Я помню, как однажды вечером, гуляя вместе с Тобой и матерью на Йозефплац, поблизости от нынешнего земельного банка, я начал глупо, хвастливо, высокомерно, гордо, хладнокровно (это было неискренно), холодно (это было искренно) и запинаясь, как почти всегда при разговоре с Тобой, говорить об «интересных вещах», упрекая вас в том, что вы меня не просветили, что об этом пришлось позаботиться школьным товарищам, что мне угрожали большие опасности (тут я по своему обыкновению бесстыдно лгал, дабы показаться храбрым, ибо вследствие своей робости не имел ясного представления о «больших опасностях»), но в заключение дал понять, что теперь я, к счастью, все знаю, не нуждаюсь больше в совете и все уже в порядке.

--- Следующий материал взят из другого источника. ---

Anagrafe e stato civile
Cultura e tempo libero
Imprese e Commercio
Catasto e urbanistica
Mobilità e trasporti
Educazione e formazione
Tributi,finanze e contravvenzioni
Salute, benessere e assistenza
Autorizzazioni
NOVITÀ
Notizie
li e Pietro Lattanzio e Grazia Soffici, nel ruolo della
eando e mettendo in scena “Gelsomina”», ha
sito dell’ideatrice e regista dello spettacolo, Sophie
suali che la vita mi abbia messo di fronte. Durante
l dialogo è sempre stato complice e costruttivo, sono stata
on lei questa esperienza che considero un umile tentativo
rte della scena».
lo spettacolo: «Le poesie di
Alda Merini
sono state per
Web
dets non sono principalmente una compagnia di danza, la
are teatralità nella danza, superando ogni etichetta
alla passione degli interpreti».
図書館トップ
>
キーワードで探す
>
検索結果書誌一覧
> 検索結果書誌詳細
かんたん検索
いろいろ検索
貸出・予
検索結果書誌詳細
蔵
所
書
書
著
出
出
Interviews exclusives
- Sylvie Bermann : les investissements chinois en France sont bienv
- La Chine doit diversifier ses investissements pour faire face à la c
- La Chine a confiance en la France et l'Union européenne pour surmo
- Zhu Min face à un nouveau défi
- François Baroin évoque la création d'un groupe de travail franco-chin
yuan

Я начал тот разговор главным образом потому, что мне доставляло удовольствие хотя бы поговорить об этом, потом и из любопытства и, в конце концов, еще и для того, чтобы как-то за что-то отомстить вам. Ты в соответствии со своей натурой отнесся к этому очень просто, сказал лишь, что можешь посоветовать, как, не подвергаясь опасности, заниматься этими делами. Возможно, я хотел вытянуть из Тебя именно такой ответ, именно его и жаждала похоть ребенка, перекормленного мясом и всякими вкусными вещами, физически бездеятельного, вечно занятого самим собой, но моя внешняя стыдливость была настолько задета – или я считал, что она должна быть задета, – что вопреки собственной воле я не мог больше говорить с Тобой об этом и с дерзким высокомерием оборвал разговор.

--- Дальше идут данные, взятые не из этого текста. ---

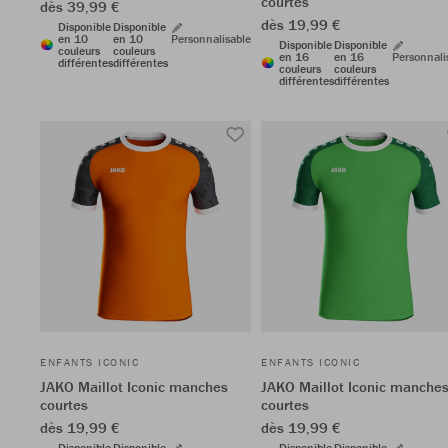
courtes
dès 39,99 €
dès 19,99 €
Disponible
Disponible
en 10
en 10
Personnalisable
Disponible
Disponible
couleurs
couleurs
en 16
en 16
Personnali
différentes
différentes
couleurs
couleurs
différentes
différentes
ENFANTS ICONIC
ENFANTS ICONIC
JAKO Maillot Iconic manches
JAKO Maillot Iconic manche
courtes
courtes
dès 19,99 €
dès 19,99 €
Disponible
Disponible
Disponible
Disponible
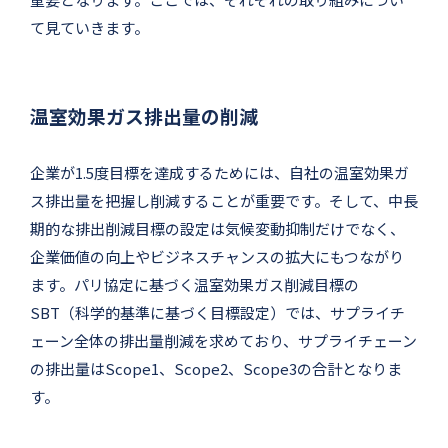
て見ていきます。
温室効果ガス排出量の削減
企業が1.5度目標を達成するためには、自社の温室効果ガ
ス排出量を把握し削減することが重要です。そして、中長
期的な排出削減目標の設定は気候変動抑制だけでなく、
企業価値の向上やビジネスチャンスの拡大にもつながり
ます。パリ協定に基づく温室効果ガス削減目標の
SBT（科学的基準に基づく目標設定）では、サプライチ
ェーン全体の排出量削減を求めており、サプライチェーン
の排出量はScope1、Scope2、Scope3の合計となりま
す。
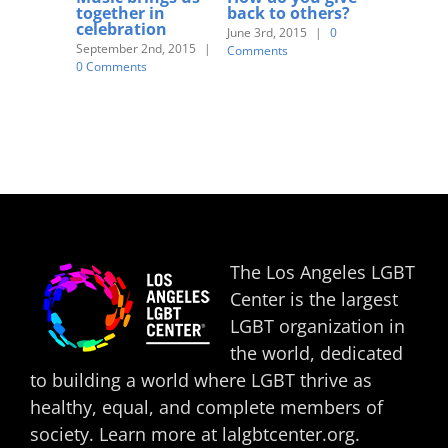
together in
back to others?
religiou
celebration
June 3rd, 2015
|
0
June 3rd, 20
September 2nd, 2015
|
Comments
Comments
0 Comments
The Los Angeles LGBT
Center is the largest
LGBT organization in
the world, dedicated
to building a world where LGBT thrive as
healthy, equal, and complete members of
society. Learn more at
lalgbtcenter.org
.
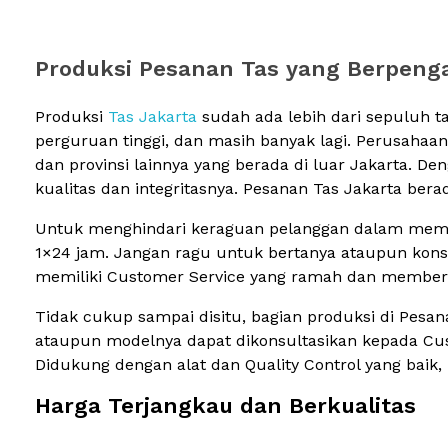
Produksi Pesanan Tas yang Berpenga
Produksi
Tas Jakarta
sudah ada lebih dari sepuluh 
perguruan tinggi, dan masih banyak lagi. Perusahaa
dan provinsi lainnya yang berada di luar Jakarta. D
kualitas dan integritasnya. Pesanan Tas Jakarta ber
Untuk menghindari keraguan pelanggan dalam membua
1×24 jam. Jangan ragu untuk bertanya ataupun konsu
memiliki Customer Service yang ramah dan memberi
Tidak cukup sampai disitu, bagian produksi di Pesa
ataupun modelnya dapat dikonsultasikan kepada Cust
Didukung dengan alat dan Quality Control yang baik
Harga Terjangkau dan Berkualitas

Твой тогдашний ответ оценить нелегко: с одной стороны, в нем есть что-то убийственно откровенное, в какой-то степени первозданное, с другой же стороны – в том, что касается самой сути урока, – он очень по – современному беззаботен. Не помню, сколько лет мне было тогда, во всяком случае не многим более шестнадцати. Для такого юноши это был очень странный ответ, и дистанция между нами проявилась и в том, что, в сущности, это был первый прямой жизненный урок, полученный мною от Тебя. Однако истинный смысл его, который тогда еще не полностью был для меня понятен и по – настоящему дошел до сознания лишь много позже, заключался в следующем: то, что Ты посоветовал мне, было ведь, по Твоему и тем более по моему тогдашнему мнению, самым грязным, что только могло быть. Твоя забота о том, чтобы я не принес домой физической грязи, была чем-то второстепенным. Ты охранял лишь себя, свой дом. Главное же – Ты сам оставался вне своего совета, супругом, чистым человеком, стоящим выше таких вещей; тогда все это, вероятно, еще больше усилилось для меня тем, что и брак казался мне бесстыдством, и потому я не мог перенести на родителей то, что вообще слышал о браке. Тем самым Ты становился еще чище, еще возвышеннее. Мысль, что до женитьбы Ты мог прислушаться к подобному совету, казалась мне совершенно недопустимой. Таким образом, на Тебе не было почти ни малейшего следа земной грязи. И именно Ты несколькими откровенными словами столкнул меня в грязь, словно таков мой удел. Если бы мир состоял только из Тебя и меня – а такое представление мне было очень близко, – тогда чистота мира закончилась бы на Тебе, а с меня, по Твоему совету, началась бы грязь. Само по себе непонятно, почему Ты обрек меня на такое, лишь давняя вина и глубочайшее презрение с Твоей стороны могли служить объяснением. Тем самым я опять был задет до глубины своего существа, и задет очень жестоко.